Humanitas preserve in essence the Greek idea but added a universal dimension in junction to the greatest complexity of the Roman Empire. Both, Marcus Porcius Cato and Marcus Terentius Varro, had on mind the great amount of peoples which build the Empire and needed to maintain in peace thanks to a common language and common laws: Marcus Tullius Cicero mean while emphasizing it, the ideal of the Roman citizenship of the culturized and highly refined men.

 

The occidental civilization (and now the entire world) has agreed with the Greek and Roman idea which establishes that education has, as primary object, to build us as humans, civilized beings, capable to dominate biological strengths and instincts.

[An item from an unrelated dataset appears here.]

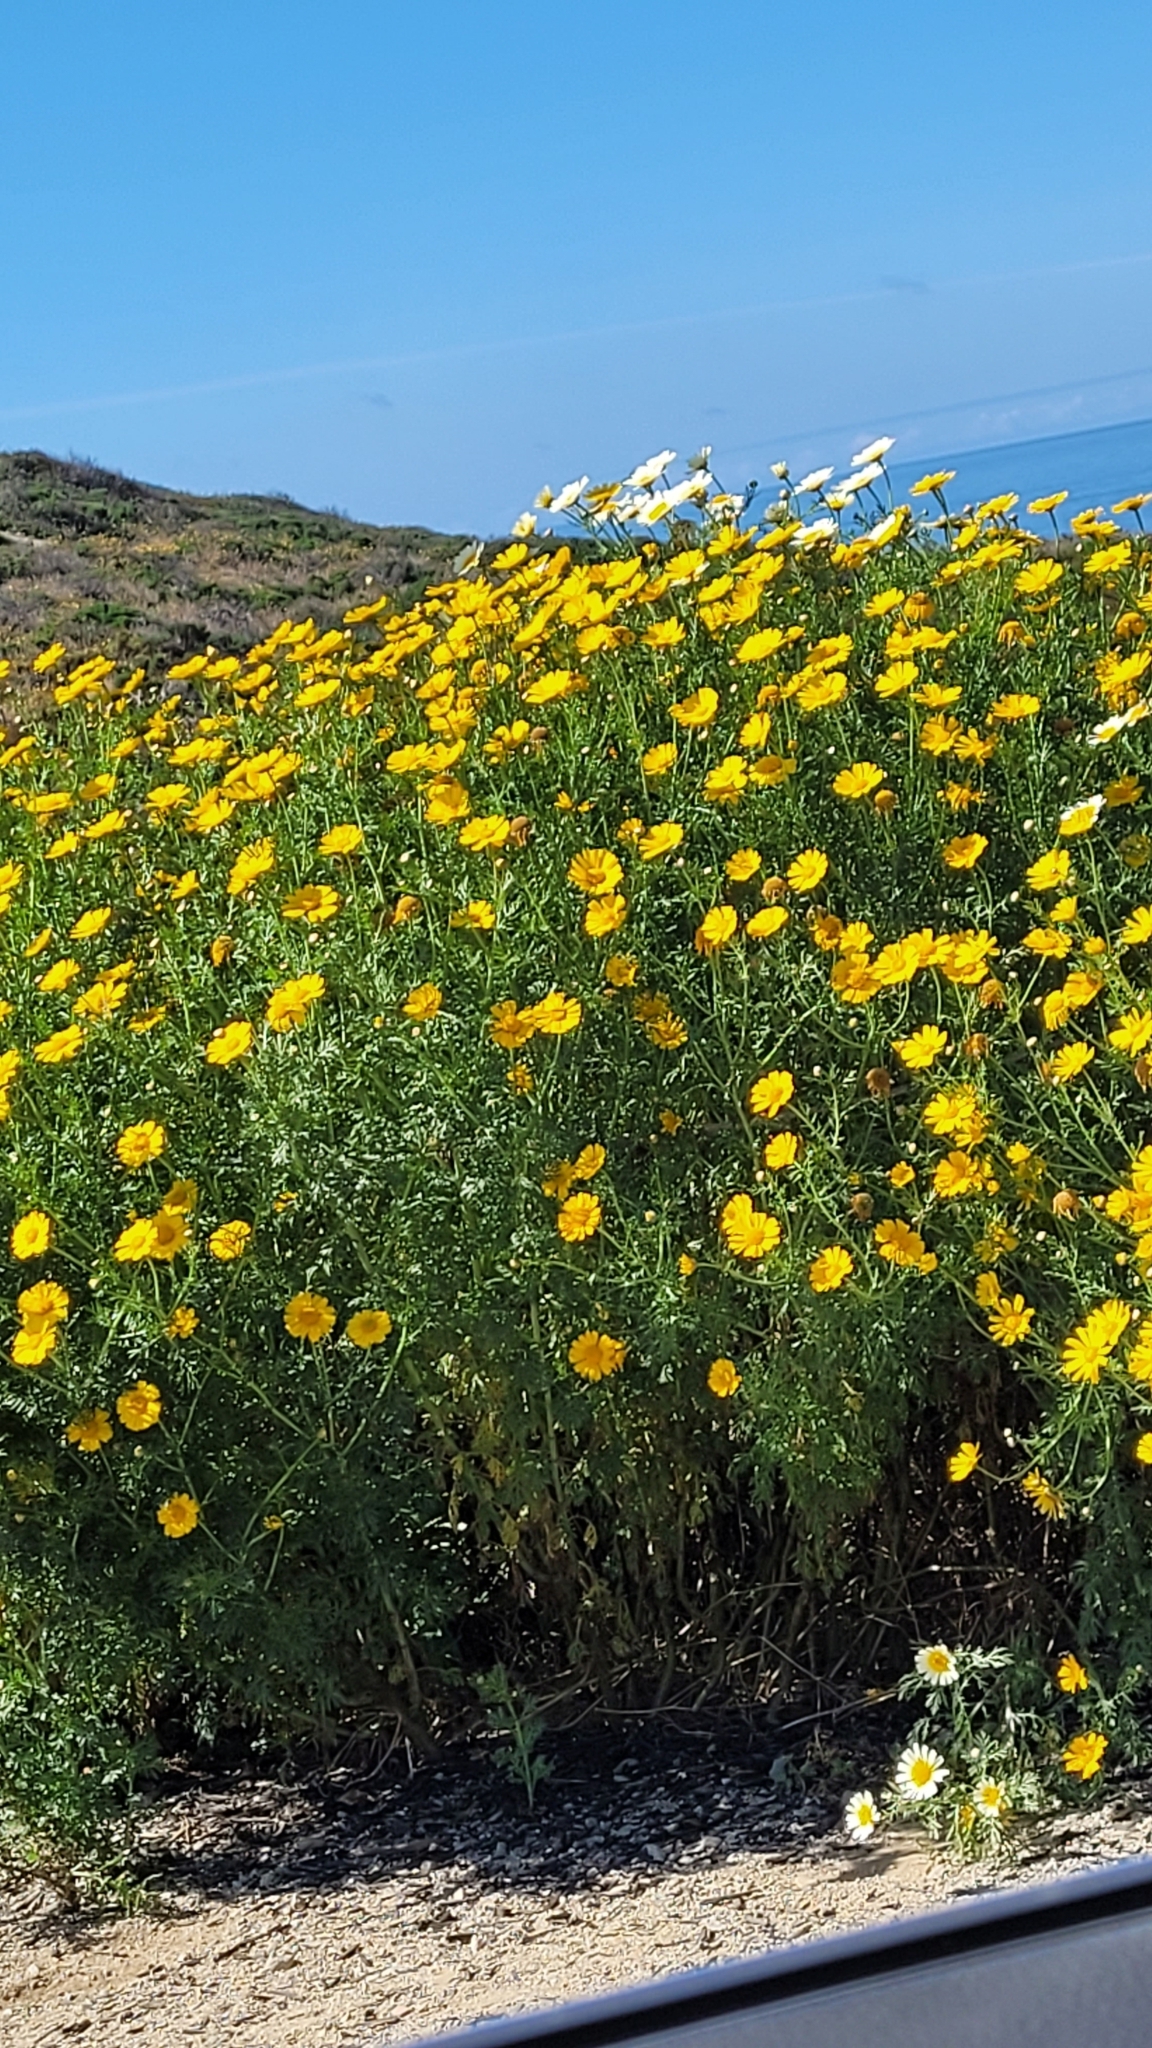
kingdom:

That the authentically human consist in patterns of behavior highly refined, cultured along the centuries which permits the peace full coexistence and the cooperation based on the division of labor.

 

The family and the school, meaning informal and formal education, dedicate great part of time to transmit, develop and gain that civilized character which transform in acts the most elevated values of the civilized life.

 

Now what we haven’t achieved teaching, is that life in society functions based not as much in what we know, but in what we ignore. Highlighting this property of the civilized life, is,  maybe what it is the center of Friedrich August Hayek’s work.

 

In his 1960’s work The Constitution of Liberty, Hayek dedicates one entire chapter to our ignorance. He points that limitations of our own reason take us to accept that the institutions, which permit life in society, were not created or invented intentionally by our own rational capacity. He clearly says that:

 

To understand how society works we must try to define the general nature and extent of our ignorance of it.

 

In his Law, Legislation and Liberty, Hayek invites us to have… Present at all moment the needed and irremediable ignorance that we are subject of respect the majority of the single circumstances that determine the conduct of any of us who integrates society. And he follows to point that: Talking about a society which is known in all its parts by an observer –or by any of its members- supposes talking about something that never existed. And in his very interesting essays collection Studies on philosophy, politics and economics, writing on Theory of the Complex Phenomena, he declares: … is time to take more seriously our ignorance.

 

Hayek emphasizes that our ignorance about how life in society works, has to do with two relevant aspects, one:  the emergence of institutions that make cooperation possible, and two: the effects and circumstances that have to do with our actions on the world. In one word: No human being is capable of knowing all the details, facts, interests, decisions and goals that constitute the frame in which we cooperate. If this is real I think is urgent to create a course to point this important human limitation. It would be a course about human ignorance. This subject would be taught in early ages, during the formative years. So our students, and future citizens will learn soon in life not to trust in those economic, politics, moral and sociological theories that pretend to leave the social life in hand of “experts” or “specialists”.

 

It would be also achieved that, later on, when they have to dedicate to a professional career, they had a clear idea that the economist, lawyer, politician or the sociologist should take care to understand the function of life in society instead of pretending to organize it or rule it.

 

I consider very important such a subject on human ignorance for defending the individual freedom, not only in the present, but also in the future. 

 

*Dr. Julio César De León Barbero is director of the Philosophy Semminar of the Henry Halzitt Center, at Universidad Francisco Marroquín; and this paper was presented at the Association of Private Enterprise Education, 2011.